■ **Required work**:
1) List every header file that the code in the forum thread about atoi includes.
2) Reproduce the passage of the forum thread about atoi between "I use bc++5.5" and "are the same.", inclusive.

■ **Excerpted passage**:
How standard atoi works?

[jigsaw]

hi all,

Hereunder two versions of reading a word from stdin stream:

/* code starts */
#include <stdio.h>
#include <stdlib.h>
#include <ctype.h>

char *
getnumber1(void); /* return a word from stdin */

void
getnumber2(char *); /* read a word from stdin and store it in the char*
*/

int main()
{
int i = 0;
char w[20];

i = atoi(getnumber1());
printf("getnumber1 = %d\n", i);
i = 0;
getnumber2(w);
i = atoi(w);
printf("getnumber2 = [%s]\n", w);
printf("getnumber2 = %d\n", i);
return 0;
}

char *
getnumber1(void)
{
char w[20];
char *p;
int c;

p = w;
while (isspace(c = getchar()))
;
if (c != EOF)
*p++ = c;
for (; {
if (isspace(c = getchar())) {
ungetc(c, stdin);
break;
}
*p++ = c;
}
*p = '\0';
printf("getnumber1 = [%s]\n", w);
return w;
}

void
getnumber2(char *w)
{
char *p;
int c;

p = w;
while (isspace(c = getchar()))
;
if (c != EOF)
*p++ = c;
for (; {
if (isspace(c = getchar())) {
ungetc(c, stdin);
break;
}
*p++ = c;
}
*p = '\0';
return;
}
/* code ends */

I use bc++5.5 as compiler.
the input and output of this small program is like this:

D:\c\scan>getnum
12
getnumber1 = [12]
getnumber1 = 1
12
getnumber2 = [12]
getnumber2 = 12

You can see that results of getnumber1 and getnumber2 are the same.
(12)
but the output of atoi are diffrent.
Can anyone do me a favor to explain the diffrence?

Thanx and
Regards,

jigsaw

 

[Walter Roberson]

int main()
{
int i = 0;
char w[20];

i = atoi(getnumber1());

char *
getnumber1(void)
{
char w[20];
char *p;
int c;

p = w;

return w;

When you return a char[n], the result is not that the character string
contents are somehow transfered back: the results are that the
address of the char[n] array is transferred back. Unfortunately for
you, char w[20] in this context is a local variable of automatic
duration, so its address is not valid after the return of the routine
it is created in. You are thus attempting to employ undefined
behaviour.

 

[jigsaw]

Got it. Thank you Roberson.

Thanx and
Regards,

jigsaw

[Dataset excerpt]
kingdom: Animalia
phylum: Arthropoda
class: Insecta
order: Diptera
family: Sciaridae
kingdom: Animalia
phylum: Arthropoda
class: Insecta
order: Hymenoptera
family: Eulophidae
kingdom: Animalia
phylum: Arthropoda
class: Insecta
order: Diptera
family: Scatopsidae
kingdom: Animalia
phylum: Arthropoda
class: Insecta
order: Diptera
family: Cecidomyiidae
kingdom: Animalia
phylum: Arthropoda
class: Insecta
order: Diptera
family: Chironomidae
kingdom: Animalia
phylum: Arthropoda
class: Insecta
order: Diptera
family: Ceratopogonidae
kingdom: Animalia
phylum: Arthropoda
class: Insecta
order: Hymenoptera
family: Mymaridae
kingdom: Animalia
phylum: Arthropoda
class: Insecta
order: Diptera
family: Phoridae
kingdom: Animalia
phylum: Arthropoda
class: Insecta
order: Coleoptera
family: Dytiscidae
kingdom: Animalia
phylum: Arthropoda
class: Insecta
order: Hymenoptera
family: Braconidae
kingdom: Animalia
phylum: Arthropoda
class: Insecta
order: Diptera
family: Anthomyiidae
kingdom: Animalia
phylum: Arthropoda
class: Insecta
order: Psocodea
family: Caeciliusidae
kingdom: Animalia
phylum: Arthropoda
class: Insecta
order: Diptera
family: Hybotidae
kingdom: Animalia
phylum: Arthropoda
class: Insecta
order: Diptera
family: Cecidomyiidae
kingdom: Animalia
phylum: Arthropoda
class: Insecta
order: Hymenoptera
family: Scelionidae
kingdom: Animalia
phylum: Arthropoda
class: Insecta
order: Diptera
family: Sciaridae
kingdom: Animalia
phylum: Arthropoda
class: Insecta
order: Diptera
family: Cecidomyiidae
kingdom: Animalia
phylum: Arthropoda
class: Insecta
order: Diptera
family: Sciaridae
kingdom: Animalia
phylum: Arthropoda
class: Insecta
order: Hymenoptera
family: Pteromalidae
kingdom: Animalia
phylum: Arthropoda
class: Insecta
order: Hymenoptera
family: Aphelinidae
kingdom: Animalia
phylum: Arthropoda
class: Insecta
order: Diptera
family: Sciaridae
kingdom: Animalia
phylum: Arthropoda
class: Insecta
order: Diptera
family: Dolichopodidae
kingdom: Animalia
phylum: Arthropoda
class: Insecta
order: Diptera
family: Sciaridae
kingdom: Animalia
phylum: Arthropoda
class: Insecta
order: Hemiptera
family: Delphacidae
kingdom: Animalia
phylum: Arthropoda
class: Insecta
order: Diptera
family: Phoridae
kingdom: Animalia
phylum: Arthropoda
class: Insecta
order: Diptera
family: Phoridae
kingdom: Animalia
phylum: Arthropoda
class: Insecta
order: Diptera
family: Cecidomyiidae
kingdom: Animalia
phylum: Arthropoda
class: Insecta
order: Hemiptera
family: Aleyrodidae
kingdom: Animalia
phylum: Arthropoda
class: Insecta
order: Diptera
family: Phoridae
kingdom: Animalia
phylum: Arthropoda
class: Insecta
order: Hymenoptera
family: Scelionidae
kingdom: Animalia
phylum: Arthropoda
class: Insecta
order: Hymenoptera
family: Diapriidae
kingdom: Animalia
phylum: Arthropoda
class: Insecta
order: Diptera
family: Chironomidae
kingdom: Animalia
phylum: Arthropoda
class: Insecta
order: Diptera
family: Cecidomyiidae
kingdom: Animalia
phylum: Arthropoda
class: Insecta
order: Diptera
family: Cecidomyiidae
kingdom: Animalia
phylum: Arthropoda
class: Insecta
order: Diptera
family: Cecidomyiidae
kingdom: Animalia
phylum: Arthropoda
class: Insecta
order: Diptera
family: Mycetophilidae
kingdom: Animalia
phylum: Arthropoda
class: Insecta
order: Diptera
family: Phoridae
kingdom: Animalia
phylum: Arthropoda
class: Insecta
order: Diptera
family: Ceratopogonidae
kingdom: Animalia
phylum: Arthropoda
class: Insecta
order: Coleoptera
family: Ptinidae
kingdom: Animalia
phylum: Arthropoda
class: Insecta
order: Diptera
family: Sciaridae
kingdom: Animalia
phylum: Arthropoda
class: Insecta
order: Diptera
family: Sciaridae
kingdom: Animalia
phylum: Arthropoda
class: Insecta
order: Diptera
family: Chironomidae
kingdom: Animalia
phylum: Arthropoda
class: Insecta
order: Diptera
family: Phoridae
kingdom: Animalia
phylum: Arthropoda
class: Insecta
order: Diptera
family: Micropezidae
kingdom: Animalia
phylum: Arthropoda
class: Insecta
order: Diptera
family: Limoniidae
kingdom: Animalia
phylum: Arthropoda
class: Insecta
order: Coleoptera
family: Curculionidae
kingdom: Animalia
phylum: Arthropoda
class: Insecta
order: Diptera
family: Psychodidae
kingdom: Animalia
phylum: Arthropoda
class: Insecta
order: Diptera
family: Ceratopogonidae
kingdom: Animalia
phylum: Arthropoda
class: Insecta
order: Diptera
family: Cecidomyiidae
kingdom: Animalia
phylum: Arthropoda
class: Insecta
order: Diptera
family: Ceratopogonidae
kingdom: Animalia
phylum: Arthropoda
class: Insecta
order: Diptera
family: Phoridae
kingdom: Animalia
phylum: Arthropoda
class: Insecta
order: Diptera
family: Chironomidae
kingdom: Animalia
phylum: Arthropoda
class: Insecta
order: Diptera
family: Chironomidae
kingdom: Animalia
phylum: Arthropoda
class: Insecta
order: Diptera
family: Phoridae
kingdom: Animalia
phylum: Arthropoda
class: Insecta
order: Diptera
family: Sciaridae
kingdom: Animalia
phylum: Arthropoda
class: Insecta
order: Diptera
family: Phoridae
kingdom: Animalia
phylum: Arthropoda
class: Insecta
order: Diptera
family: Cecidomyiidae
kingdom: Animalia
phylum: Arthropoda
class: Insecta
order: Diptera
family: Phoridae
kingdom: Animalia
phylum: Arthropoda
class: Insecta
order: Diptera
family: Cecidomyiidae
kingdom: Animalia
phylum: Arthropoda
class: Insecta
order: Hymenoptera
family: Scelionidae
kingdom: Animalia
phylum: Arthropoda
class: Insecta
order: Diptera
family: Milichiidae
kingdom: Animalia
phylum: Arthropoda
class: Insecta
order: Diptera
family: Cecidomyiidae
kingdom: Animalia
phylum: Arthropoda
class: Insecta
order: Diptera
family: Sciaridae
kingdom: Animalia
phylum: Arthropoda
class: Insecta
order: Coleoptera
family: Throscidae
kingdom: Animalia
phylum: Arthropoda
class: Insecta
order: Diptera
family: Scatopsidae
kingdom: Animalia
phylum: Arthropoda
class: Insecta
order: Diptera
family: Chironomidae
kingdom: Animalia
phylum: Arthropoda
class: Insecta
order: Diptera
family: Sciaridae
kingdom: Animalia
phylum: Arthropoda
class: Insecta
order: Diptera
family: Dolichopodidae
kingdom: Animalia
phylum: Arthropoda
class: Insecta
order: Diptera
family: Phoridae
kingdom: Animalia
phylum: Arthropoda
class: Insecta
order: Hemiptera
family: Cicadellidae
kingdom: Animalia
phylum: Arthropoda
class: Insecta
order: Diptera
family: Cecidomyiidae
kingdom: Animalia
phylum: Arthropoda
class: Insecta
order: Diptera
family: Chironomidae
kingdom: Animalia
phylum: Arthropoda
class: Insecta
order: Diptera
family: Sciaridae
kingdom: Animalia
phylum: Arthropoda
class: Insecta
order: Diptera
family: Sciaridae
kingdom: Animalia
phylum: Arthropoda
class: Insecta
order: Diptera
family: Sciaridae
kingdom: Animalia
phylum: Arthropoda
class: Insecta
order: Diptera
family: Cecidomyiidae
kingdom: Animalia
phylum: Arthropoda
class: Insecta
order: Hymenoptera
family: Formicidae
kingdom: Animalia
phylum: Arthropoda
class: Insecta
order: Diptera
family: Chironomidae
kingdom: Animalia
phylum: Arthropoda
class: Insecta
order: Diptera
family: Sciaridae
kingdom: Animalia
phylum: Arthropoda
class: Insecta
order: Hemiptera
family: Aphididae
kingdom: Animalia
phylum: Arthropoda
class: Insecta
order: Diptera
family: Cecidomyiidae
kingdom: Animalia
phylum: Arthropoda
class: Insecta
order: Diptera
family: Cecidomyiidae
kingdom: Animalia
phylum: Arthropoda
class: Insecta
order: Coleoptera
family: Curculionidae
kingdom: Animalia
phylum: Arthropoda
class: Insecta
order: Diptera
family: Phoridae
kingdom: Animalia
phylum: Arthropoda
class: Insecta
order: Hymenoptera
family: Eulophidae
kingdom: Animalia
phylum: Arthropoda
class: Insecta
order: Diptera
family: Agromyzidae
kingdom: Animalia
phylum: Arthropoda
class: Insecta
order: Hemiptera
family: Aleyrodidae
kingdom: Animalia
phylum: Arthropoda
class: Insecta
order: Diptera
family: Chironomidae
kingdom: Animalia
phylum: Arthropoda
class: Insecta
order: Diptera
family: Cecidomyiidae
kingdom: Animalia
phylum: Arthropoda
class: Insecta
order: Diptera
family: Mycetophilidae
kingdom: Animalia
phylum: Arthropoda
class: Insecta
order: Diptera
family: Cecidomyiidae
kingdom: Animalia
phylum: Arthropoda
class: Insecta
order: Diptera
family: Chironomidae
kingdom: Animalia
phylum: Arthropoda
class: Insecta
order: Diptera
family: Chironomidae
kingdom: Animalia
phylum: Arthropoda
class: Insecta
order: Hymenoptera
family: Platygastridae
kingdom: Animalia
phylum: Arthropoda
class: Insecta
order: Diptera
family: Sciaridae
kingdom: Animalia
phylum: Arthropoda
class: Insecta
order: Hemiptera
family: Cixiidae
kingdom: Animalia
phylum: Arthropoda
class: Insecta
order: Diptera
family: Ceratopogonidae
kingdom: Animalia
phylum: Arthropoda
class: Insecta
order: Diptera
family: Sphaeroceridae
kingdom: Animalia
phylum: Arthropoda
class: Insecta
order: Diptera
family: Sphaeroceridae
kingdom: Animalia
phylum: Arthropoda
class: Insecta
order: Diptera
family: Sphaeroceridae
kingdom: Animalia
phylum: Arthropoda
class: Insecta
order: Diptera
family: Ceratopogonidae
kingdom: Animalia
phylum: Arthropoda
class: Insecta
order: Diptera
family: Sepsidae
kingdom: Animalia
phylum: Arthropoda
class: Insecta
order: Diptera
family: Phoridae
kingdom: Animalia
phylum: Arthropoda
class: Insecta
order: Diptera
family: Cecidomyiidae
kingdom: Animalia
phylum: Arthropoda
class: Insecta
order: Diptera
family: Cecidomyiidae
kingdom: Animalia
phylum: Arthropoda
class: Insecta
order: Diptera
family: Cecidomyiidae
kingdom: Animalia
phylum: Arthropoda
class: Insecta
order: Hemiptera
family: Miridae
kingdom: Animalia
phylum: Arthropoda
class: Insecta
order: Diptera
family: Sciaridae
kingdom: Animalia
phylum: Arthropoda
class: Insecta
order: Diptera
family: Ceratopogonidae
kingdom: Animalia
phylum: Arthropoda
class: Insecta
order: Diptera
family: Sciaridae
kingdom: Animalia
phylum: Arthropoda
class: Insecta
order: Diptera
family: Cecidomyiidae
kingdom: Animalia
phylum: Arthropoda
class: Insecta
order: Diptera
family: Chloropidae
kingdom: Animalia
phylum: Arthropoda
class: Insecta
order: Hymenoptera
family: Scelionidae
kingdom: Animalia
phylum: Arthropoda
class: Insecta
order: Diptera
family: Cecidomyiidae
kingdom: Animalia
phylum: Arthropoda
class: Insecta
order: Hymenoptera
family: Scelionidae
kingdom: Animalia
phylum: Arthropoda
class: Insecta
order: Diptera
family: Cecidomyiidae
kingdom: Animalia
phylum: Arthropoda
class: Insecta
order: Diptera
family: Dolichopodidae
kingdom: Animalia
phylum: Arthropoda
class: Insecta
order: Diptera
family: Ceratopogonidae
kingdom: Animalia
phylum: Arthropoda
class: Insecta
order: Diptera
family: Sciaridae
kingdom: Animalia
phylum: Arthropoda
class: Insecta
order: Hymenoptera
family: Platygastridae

■ **Expected outputs**:
1) <stdio.h>, <stdlib.h>, <ctype.h>

2)
I use bc++5.5 as compiler.
the input and output of this small program is like this:

D:\c\scan>getnum
12
getnumber1 = [12]
getnumber1 = 1
12
getnumber2 = [12]
getnumber2 = 12

You can see that results of getnumber1 and getnumber2 are the same.